§ **WHAT YOU WILL DO**:
• 1. In the piece on single women on the steppe, what custom of the Liao/Kitan does Linda Cooke Johnson suggest may have led to singlehood?
• 2. Pick up the piece on single women on the steppe right after its final sentence and keep writing.

§ **GIVEN PASSAGE**:
###

Single women on the steppe?

WoCD cover-cutAs a happy single these days, and even committed I think (that’d be a first) (enough about me) — I’m intrigued by the possibility that certain steppe societies allowed women to live singly.

Liao, at least. But Liao was an aspirational society for other nomad cultures, which seem to have found them fit to imitate. Almost the only information I have on this comes from Linda Cooke Johnson’s study of Liao and Jin women, Women of the Conquest Dynasties. She offers the example of Changge (1006-1077), a scholar and poet and member of the royal clan, on whom we have a biography in Liao records. “The entry specifically notes that Changge never married, and [her] epitaph mentions no husband, which suggests that marriage may not have been universal among Liao women.” [p.7]  Other than this, “The numbers of Liao tombs in which women are the sole occupants also suggest that other women may never have married.” [p.111-2]

It’s not much to go on. But Linda Cooke Johnson speculates that the Liao/Kitan custom whereby women married men of the generation beneath them may have led to singlehood. Women of the royal clan (that I like to call the Ile, instead of a Chinese transcription) were often significantly older than their husbands, but “the primary marriage pattern in which younger males married somewhat older women was common among both upper- and lower-class Kitans. Although Jin sources are less explicit, the Jurchen also evidently followed the generation-gap pattern in arranging marriages…” [p.99]  We’ll want to know at this point, sex before marriage was not a no-no. “Liao and Jin sources indicate that premarital permissiveness was a widespread and well-entrenched social custom…” [p.86]  We might feel that the unmarried were ‘left on the shelf’, but that’s our assumption, and this on girls’ sexuality reminds us not to make foreign assumptions.

###

§ **EXERCISE DATA**:
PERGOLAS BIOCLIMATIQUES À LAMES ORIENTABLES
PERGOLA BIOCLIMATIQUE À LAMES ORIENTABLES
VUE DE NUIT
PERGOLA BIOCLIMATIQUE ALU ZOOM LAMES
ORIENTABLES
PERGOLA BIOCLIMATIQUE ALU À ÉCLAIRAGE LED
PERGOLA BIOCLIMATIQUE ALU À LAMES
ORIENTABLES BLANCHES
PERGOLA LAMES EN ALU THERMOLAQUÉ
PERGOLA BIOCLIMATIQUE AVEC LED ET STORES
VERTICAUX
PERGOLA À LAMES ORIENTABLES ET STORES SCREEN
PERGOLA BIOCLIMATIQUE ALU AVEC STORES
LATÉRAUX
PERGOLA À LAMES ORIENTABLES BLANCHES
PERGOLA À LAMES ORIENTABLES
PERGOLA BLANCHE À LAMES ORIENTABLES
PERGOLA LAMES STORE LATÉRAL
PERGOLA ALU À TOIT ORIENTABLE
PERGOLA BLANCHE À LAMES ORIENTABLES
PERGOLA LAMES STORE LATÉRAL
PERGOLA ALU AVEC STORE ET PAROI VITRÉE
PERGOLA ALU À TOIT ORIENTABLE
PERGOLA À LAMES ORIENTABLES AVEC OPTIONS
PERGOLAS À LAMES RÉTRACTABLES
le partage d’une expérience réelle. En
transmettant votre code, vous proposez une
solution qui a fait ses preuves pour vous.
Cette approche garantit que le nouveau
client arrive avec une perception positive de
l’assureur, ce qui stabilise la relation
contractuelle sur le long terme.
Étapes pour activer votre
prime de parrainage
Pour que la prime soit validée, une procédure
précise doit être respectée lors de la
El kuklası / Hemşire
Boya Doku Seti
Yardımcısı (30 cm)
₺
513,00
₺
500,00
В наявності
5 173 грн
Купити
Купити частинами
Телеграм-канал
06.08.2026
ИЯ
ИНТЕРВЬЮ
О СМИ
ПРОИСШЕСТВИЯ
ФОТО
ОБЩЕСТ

###

§ **ANSWERS BELOW**:
• 1. The custom of women marrying men of the generation beneath them.

• 2.
In Mongol history, we have Qaidu’s daughter Qutulun (c.1260-1306) who tried not to marry, who wished to remain as her father’s right hand in war and politics. As I say, I believe Liao was a glamorous culture for other steppe societies, and I have to guess that Qutulun, to justify her life, cited Liao women, who before her had commanded troops — possibly she cited them on singlehood, too. That is, doesn’t the Liao information mean she needn’t have been pitted against society, to live thus? Still, Qutulun gave in to pressure, and to slander: she and her father were accused of incest, and after this she chose a husband — one of her father’s followers, which let her stay at her father’s side. I was a daddy’s girl too.

That incest accusation, a low blow, has an after-history in a Karakalpak epic, ‘Kyrk Kyz/Qiz’,  known in English as ‘Forty Maidens’. There, a brother and sister lead the fight against a Persian invasion. The enemy Persian Shah slanders them with incest to undo them. The brother, humiliated, leaves his troops and people, but they refuse to believe the accusation and choose the sister to head the army in his absence. Here I must see a memory of Qaidu and Qutulun. The latter’s legend as a war champion and army leader surely went towards the inspiration of this epic, which boasts more women under arms than an average plot of Xena.

I’m afraid that’s the end of my observations. I’ll keep digging, fascinated as I am, for single women on the steppe.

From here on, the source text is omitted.